Today marked an exciting step towards my journey abroad: my visa is here! The Spanish Consulate is very particular about visas–you have to take the application to the consulate in person, which for me meant going to Houston, Texas. Luckily for me, one of our lovely study abroad coordinators traveled to Houston for our entire group to get our visas. All I had to do was take a non-smiling photo at CVS, fill out a short form, and figure out what’s the big deal about money orders vs. a regular check. No problema. Actually, the hardest part of the process was not smiling for the photo while standing there with one of my best friends who is also going to Spain. I mean, how can you not smile when you’re preparing to study abroad?

So now I have a passport. I have a plane ticket. And I have a piece of paper with an official consulate stamp that gives me permission to reside in Spain for 6 months. Is this real or not real? With all these official documents, now it’s starting to feel very much real. It will be real in 7 weeks, 6 days, 17 hours, and 33 minutes. And I’m both ecstatic and terrified to the extremes all at the same time.

Ever since I was a little girl, I have dreamed of studying abroad. I remember reading Little Women and wishing to be Amy traveling Europe…speaking in foreign tongues, reading, painting, reveling in the beauty and splendor that the great cities had to offer.
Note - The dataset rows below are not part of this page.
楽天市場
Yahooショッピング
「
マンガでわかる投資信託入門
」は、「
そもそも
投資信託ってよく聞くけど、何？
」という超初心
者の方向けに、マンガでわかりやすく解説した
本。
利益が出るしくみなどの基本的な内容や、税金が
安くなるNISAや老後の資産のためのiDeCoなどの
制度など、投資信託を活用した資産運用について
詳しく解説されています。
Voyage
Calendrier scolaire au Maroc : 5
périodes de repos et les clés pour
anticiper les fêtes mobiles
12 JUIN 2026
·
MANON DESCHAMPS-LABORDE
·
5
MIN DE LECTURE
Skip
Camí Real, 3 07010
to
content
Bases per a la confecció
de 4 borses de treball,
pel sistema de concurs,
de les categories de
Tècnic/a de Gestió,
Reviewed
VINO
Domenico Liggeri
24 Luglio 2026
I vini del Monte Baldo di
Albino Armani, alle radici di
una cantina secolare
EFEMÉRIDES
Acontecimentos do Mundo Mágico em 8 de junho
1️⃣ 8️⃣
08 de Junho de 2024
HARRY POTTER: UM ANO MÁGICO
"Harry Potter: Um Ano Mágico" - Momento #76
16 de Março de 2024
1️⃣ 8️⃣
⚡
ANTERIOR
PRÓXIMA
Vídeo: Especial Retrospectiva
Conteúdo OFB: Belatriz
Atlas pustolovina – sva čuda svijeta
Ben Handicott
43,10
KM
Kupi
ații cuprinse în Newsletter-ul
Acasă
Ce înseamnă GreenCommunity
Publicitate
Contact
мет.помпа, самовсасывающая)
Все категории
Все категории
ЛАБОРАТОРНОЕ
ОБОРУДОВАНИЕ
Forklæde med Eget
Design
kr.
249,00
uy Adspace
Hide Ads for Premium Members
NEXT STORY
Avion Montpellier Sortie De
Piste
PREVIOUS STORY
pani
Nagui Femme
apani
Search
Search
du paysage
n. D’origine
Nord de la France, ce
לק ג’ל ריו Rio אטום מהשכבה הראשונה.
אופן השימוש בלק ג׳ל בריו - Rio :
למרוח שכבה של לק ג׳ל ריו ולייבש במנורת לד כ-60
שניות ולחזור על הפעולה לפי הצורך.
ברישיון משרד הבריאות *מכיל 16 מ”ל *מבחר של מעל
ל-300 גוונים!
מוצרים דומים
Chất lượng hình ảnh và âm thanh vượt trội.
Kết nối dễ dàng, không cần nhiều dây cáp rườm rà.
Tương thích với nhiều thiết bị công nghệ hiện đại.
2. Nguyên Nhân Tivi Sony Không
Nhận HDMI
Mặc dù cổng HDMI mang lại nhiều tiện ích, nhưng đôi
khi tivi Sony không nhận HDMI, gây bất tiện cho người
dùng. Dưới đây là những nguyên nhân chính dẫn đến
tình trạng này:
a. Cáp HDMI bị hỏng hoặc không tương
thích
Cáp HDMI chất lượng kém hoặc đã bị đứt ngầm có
Having never been outside the country (other than touristy island cruise stops), the rest of the world is a stranger to me. I read about these places in books, study them in my classes, but they all seem so distant, so removed from my own little corner of the earth. It’s as if the world is this huge hidden treasure just waiting for me to discover new things every day. New foods.  New places.  New customs.  New language.  New people. At long last I have the treasure map, and I am thrilled to start this journey that I know will be the memory of a lifetime.

But I am also terrified. New foods. New places. New customs. New language. New people. Every day. Every day.  Once that plane lands, there is no going back. There is no “I really could go for a home-cooked American meal with my family watching our favorite English movies or hanging out on a Saturday night with some friends back home” to take a break from the newness of everything around me. Emails, social media, and Skype, when I can use them, are not the same as crying from laughter in person over a silly inside joke, or a hug from your best friend when you need reassurance and encouragement. Now it helps, of course, that one of my best friends is going to Spain with me, and I am confident that I will make some amazing new friends along the way. But I am also leaving behind some incredibly important people in my life, and it’s a strange and saddening thought to be going through life for half a year without those people. It’s a scary thought.

Sometimes, though, I think doing things that scare you can be a good thing. That’s how we grow as people. If we never risked anything, we’d never gain anything either. I know that the people I love will be back here waiting for me when I return to the States, and I can’t wait to greet them with huge hugs and tell them story after story of my adventures at a mile a minute.